Supplied text START
[pjmlp]

.NET is AOT compiled to native code since Windows Phone 8.

On Windows Phone 8.x, it uses MDIL (Machine Dependent Intermediate Language) meaning native code with symbolic names for the on-device linker.

On Windows Phone 10 onwards, it makes use of .NET Native.

Both are based on Visual C++'s backend, which is way more world battle tested than ART.

.NET also supports value types.

Also the XAML layouts are compiled to binay, not interpreted on load like on Android (aka inflated).

Windows Phone also only supports asynchronous code, graphics and sound APIs must be hardware accelerated.

[iofj]

The Go authors had a pretty good article on what's wrong with Java's performance : pointers everywhere. Every last little thing that isn't a primitive type is a pointer. Everywhere, in every bit of code.

That means a "new Object()" takes up 16 bytes (8 bytes for the object, 8 for the pointer to it). That means you fill a cache line by allocating 4 objects, or 2 objects containing a single reference, or ...

So in java you should never program a line drawing loop by using 2 vectors, because 2 vectors, each with 2 32-bit ints take up 82 (2 pointers to the objects you're using) + 82 (overhead for the objects) + 4*2 (the actual data) 40 bytes of data. No way you can fit that in registers and still use registers to actually calculate things. So instead you should use 4 ints and just forget about the objects, and even that will only work if you never call any functions.

Same loop in C/C++/Pascal/Go/... using structs takes 8 bytes (they don't keep structs on the heap), which, if necessary, fits in 1 register (granted, in practice we're talking 2 registers, but still).

People might reply to this with benchmarks, but if you actually analyse the java code where java beats or is comparable with C/C++ you're going to see zero object allocations. You're not even going to see them using bool in the extreme cases, rather they'll bitshift into ints to effectively generate packed bools (certainly in SAT benchmarks). This is not realistic java code, which would have been way slower.

Java's memory model is the main culprit at this point in time. Java can do incredible tricks with programs, and actually exposes them, enabling lots of language creativity on the JVM. But there's a pretty sizeable cost in speed and memory usage.

[userbinator]

People might reply to this with benchmarks, but if you actually analyse the java code where java beats or is comparable with C/C++ you're going to see zero object allocations.
Supplied text END
Data shown START
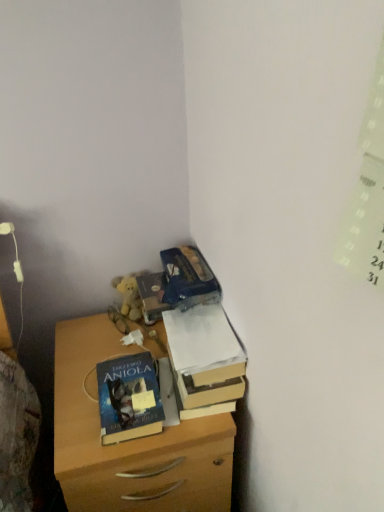
Where is `blank space situated above blue matte book at center (from a real-world perspective)`? This screenshot has width=384, height=512. blank space situated above blue matte book at center (from a real-world perspective) is located at coordinates (128, 385).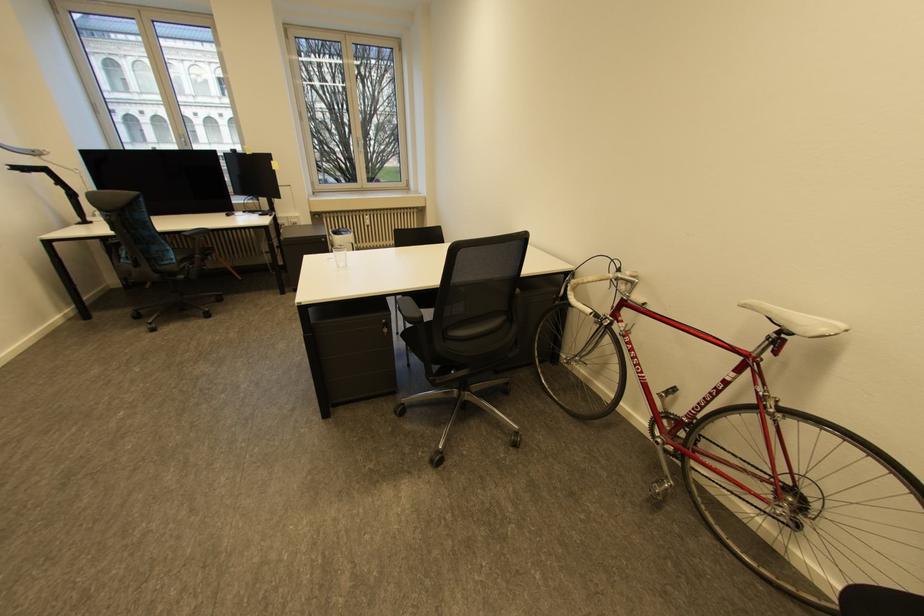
Data shown END
## Prompt:
Write out the forum thread's passage word for word, from "The Go authors" to "call any functions.". Rely only on the forum thread above for what follows.

## Solved exercise:
The Go authors had a pretty good article on what's wrong with Java's performance : pointers everywhere. Every last little thing that isn't a primitive type is a pointer. Everywhere, in every bit of code.

That means a "new Object()" takes up 16 bytes (8 bytes for the object, 8 for the pointer to it). That means you fill a cache line by allocating 4 objects, or 2 objects containing a single reference, or ...

So in java you should never program a line drawing loop by using 2 vectors, because 2 vectors, each with 2 32-bit ints take up 82 (2 pointers to the objects you're using) + 82 (overhead for the objects) + 4*2 (the actual data) 40 bytes of data. No way you can fit that in registers and still use registers to actually calculate things. So instead you should use 4 ints and just forget about the objects, and even that will only work if you never call any functions.